Personal information
- Full name: Brian Tennant Swift
- Born: 9 September 1937 Adelaide, South Australia, Australia
- Died: 8 March 1958 (aged 20) Higham, Suffolk, England
- Batting: Right-handed
- Role: Wicket-keeper

Domestic team information
- 1957: Cambridge University

Career statistics
| Competition | First-class |
| Matches | 17 |
| Runs scored | 160 |
| Batting average | 10.00 |
| 100s/50s | –/– |
| Top score | 25 |
| Catches/stumpings | 37/10 |
- Source: Cricinfo, 10 January 2022

= Brian Swift (cricketer) =

Australian cricketer

Brian Tennant Swift (9 September 1937 — 8 March 1958) was an Australian first-class cricketer.

The only son of Sir Brian Herbert Swift, a noted obstetrician and gynaecologist, he was born at Adelaide in September 1937. He was educated at St Peter's College in Adelaide, before following in his father's footsteps to study in England at the University of Cambridge, where he matriculated to study agricultural science at Caius College.

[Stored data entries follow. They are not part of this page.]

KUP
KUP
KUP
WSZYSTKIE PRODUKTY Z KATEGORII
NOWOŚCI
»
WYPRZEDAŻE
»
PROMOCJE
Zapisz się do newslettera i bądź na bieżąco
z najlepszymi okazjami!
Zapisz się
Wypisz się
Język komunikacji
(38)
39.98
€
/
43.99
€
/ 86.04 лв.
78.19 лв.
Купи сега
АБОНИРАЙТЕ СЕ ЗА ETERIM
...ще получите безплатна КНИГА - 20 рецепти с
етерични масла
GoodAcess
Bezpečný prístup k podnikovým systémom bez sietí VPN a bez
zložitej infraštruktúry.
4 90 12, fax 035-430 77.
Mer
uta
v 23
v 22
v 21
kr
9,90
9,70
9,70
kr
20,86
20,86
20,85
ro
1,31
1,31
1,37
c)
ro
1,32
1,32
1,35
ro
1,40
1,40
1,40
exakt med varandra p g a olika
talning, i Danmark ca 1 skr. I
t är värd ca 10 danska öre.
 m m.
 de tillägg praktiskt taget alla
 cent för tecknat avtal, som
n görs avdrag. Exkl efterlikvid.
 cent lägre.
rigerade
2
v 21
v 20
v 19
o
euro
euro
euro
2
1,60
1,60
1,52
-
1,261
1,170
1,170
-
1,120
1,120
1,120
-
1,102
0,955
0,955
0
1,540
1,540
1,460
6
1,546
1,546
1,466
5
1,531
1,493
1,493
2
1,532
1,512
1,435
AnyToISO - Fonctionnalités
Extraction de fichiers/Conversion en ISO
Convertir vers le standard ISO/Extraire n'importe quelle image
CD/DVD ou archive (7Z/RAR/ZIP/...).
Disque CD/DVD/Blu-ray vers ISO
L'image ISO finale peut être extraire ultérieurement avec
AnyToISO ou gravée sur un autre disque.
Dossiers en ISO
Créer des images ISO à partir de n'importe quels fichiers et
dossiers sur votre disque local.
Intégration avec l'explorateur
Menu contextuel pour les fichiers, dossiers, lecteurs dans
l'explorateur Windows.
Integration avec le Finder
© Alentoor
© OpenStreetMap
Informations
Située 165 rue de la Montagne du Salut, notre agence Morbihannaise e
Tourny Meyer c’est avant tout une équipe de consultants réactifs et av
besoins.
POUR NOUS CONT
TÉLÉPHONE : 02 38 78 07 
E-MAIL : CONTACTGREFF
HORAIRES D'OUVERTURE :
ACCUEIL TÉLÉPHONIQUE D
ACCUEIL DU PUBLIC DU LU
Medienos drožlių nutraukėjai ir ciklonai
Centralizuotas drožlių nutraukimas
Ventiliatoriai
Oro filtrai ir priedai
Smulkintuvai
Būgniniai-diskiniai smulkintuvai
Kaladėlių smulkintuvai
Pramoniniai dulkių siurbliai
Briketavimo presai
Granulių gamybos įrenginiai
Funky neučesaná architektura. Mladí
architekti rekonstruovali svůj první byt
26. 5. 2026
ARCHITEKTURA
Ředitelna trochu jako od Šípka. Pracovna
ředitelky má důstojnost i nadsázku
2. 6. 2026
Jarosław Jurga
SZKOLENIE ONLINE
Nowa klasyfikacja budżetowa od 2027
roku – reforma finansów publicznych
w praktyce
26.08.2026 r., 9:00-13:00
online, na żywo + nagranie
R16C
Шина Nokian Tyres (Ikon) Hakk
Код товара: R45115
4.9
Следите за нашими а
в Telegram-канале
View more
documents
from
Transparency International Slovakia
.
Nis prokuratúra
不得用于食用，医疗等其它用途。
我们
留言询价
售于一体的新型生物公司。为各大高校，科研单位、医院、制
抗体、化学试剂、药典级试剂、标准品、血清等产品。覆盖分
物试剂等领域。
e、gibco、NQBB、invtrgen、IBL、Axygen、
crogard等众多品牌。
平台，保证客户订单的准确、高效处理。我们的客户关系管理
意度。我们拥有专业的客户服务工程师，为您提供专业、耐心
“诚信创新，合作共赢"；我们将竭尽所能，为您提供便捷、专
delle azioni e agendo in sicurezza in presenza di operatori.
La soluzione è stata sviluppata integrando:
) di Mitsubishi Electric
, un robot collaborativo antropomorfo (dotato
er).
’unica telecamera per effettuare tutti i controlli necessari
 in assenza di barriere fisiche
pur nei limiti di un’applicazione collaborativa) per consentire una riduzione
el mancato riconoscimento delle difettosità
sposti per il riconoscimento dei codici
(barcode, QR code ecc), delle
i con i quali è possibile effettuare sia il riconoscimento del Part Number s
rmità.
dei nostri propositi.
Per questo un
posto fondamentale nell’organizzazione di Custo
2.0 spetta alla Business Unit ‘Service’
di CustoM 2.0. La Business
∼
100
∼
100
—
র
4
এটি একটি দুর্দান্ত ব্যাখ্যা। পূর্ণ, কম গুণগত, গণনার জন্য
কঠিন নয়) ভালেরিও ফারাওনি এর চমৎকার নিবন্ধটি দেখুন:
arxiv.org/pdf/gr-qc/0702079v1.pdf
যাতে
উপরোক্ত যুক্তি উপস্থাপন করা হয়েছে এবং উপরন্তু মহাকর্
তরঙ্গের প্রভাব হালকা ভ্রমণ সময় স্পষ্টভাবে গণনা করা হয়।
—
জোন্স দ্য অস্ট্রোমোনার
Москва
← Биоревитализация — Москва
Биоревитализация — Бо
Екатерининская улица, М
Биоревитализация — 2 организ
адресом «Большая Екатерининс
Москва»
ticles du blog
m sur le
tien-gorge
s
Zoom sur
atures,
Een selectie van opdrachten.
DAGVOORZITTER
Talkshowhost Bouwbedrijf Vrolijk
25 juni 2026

While studying at Cambridge, Swift played first-class cricket for Cambridge University Cricket Club in 1957, making seventeen appearances as a wicket-keeper. He took 37 catches and made 10 stumpings in his capacity as wicket-keeper, in addition to scoring 160 runs with a highest score of 25. He was described by Wisden as a "very promising cricketer", who also noted that his return as wicket-keeper "was the best for Cambridge for a good many years". Swift was killed in a road accident on 8 March 1958 at Higham near Bury St Edmunds, when his car was involved in a collision with a lorry. In the aftermath of his death, Cambridge captain Ted Dexter replaced Swift in the Cambridge side with wicket-keeper Christopher Howland for the 1958 season.